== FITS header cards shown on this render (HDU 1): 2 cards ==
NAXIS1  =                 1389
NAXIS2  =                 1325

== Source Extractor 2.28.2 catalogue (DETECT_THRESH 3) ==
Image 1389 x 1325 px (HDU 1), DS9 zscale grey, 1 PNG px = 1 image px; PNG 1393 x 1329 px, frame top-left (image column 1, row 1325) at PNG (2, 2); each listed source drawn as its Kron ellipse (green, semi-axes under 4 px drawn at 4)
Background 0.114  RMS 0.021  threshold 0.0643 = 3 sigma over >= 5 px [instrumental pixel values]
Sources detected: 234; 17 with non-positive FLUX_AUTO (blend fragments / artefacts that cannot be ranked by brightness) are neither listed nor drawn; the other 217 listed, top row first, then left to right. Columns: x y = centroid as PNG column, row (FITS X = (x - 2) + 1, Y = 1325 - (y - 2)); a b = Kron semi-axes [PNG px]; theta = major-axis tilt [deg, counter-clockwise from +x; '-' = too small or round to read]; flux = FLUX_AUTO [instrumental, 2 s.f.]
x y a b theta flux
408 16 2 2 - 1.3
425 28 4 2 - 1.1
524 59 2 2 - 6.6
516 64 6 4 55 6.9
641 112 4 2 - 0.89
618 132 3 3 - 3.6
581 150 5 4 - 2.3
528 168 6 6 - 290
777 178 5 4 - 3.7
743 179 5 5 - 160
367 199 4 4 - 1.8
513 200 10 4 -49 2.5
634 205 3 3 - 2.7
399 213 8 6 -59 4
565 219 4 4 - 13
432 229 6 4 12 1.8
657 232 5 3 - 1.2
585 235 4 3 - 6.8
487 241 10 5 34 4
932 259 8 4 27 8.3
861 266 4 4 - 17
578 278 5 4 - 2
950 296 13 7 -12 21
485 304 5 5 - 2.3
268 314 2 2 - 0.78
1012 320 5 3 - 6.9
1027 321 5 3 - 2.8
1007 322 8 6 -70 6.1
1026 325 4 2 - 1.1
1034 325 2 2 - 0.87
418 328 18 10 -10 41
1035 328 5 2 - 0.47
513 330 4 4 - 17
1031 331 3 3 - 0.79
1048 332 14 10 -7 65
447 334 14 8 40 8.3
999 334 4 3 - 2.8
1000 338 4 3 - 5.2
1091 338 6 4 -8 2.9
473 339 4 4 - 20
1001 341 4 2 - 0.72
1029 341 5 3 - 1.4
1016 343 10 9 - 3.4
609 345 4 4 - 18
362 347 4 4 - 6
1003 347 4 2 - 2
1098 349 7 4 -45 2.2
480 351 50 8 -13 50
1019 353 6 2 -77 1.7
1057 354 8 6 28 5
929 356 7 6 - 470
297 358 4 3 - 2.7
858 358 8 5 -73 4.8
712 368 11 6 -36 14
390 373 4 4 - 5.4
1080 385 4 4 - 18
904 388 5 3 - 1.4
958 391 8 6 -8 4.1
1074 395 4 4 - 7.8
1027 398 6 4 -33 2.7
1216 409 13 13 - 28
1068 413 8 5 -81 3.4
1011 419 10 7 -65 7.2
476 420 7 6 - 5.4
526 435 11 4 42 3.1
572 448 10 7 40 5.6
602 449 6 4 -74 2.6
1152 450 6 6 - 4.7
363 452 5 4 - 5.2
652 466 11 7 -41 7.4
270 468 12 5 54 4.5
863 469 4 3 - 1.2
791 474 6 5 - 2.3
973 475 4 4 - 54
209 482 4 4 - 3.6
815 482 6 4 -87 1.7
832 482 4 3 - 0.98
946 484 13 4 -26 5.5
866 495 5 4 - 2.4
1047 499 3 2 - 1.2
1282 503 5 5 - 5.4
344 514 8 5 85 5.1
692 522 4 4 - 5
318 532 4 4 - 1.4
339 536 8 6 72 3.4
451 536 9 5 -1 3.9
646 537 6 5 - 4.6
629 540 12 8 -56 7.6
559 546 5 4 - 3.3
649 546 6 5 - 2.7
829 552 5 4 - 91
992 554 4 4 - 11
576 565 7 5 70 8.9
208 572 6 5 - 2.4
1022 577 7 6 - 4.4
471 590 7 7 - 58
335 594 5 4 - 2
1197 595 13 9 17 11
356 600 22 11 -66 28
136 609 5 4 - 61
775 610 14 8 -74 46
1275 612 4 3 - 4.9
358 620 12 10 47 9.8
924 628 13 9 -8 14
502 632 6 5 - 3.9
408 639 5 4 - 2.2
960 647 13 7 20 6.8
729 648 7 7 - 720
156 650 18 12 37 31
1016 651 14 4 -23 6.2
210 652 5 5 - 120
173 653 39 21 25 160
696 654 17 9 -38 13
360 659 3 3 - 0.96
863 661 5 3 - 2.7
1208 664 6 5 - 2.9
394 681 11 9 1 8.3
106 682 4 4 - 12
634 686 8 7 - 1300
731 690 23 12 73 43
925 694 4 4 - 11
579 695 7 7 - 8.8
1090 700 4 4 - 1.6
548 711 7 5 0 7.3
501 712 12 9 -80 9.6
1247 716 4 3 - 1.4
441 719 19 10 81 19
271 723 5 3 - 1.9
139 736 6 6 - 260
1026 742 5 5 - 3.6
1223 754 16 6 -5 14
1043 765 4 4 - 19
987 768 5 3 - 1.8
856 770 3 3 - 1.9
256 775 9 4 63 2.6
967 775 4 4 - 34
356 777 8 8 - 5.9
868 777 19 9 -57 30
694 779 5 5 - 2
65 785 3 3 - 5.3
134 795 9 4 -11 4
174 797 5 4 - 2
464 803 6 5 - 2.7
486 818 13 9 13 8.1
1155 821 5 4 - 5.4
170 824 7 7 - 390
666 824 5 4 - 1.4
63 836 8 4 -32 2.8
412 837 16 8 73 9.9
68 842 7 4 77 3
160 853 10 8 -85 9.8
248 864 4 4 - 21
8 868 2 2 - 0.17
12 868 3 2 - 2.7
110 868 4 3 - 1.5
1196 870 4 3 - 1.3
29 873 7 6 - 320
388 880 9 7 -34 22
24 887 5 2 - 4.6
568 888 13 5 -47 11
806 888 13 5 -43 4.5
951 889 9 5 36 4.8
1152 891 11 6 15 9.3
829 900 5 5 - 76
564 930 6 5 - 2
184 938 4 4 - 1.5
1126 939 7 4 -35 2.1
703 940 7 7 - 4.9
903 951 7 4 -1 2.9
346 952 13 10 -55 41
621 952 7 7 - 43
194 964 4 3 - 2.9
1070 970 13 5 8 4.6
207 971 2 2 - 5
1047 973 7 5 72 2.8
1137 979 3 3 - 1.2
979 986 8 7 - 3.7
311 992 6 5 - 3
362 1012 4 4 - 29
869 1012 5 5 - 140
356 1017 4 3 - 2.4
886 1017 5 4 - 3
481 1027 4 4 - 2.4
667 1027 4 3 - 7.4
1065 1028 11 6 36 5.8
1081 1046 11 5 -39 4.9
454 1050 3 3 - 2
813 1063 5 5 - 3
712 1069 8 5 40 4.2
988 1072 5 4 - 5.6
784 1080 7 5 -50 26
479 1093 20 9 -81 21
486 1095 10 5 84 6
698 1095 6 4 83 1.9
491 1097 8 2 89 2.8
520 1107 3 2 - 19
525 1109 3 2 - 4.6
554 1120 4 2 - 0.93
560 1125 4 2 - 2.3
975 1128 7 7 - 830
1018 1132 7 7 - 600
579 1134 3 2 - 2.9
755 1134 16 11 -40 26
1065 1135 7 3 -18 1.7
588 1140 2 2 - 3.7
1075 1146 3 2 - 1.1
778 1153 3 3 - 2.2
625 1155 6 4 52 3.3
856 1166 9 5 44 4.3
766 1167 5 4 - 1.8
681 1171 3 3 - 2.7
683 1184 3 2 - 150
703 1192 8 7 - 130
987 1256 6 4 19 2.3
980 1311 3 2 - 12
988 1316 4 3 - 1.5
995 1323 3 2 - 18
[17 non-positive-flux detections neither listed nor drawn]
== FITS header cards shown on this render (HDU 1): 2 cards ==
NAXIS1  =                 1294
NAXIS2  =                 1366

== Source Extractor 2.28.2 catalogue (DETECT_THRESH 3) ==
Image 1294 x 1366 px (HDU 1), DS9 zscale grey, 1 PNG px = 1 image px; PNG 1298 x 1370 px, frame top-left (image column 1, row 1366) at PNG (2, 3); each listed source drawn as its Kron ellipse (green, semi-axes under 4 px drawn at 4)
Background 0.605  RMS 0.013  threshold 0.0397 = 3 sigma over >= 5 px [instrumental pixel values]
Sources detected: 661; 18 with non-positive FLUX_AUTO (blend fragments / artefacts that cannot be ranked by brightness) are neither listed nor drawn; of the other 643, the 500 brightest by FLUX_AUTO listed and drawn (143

PROBLEM REQUIREMENTS | Report each line of the material above that contains the word "over".

EXERCISE RESPONSE |
Background 0.114  RMS 0.021  threshold 0.0643 = 3 sigma over >= 5 px [instrumental pixel values]
Background 0.605  RMS 0.013  threshold 0.0397 = 3 sigma over >= 5 px [instrumental pixel values]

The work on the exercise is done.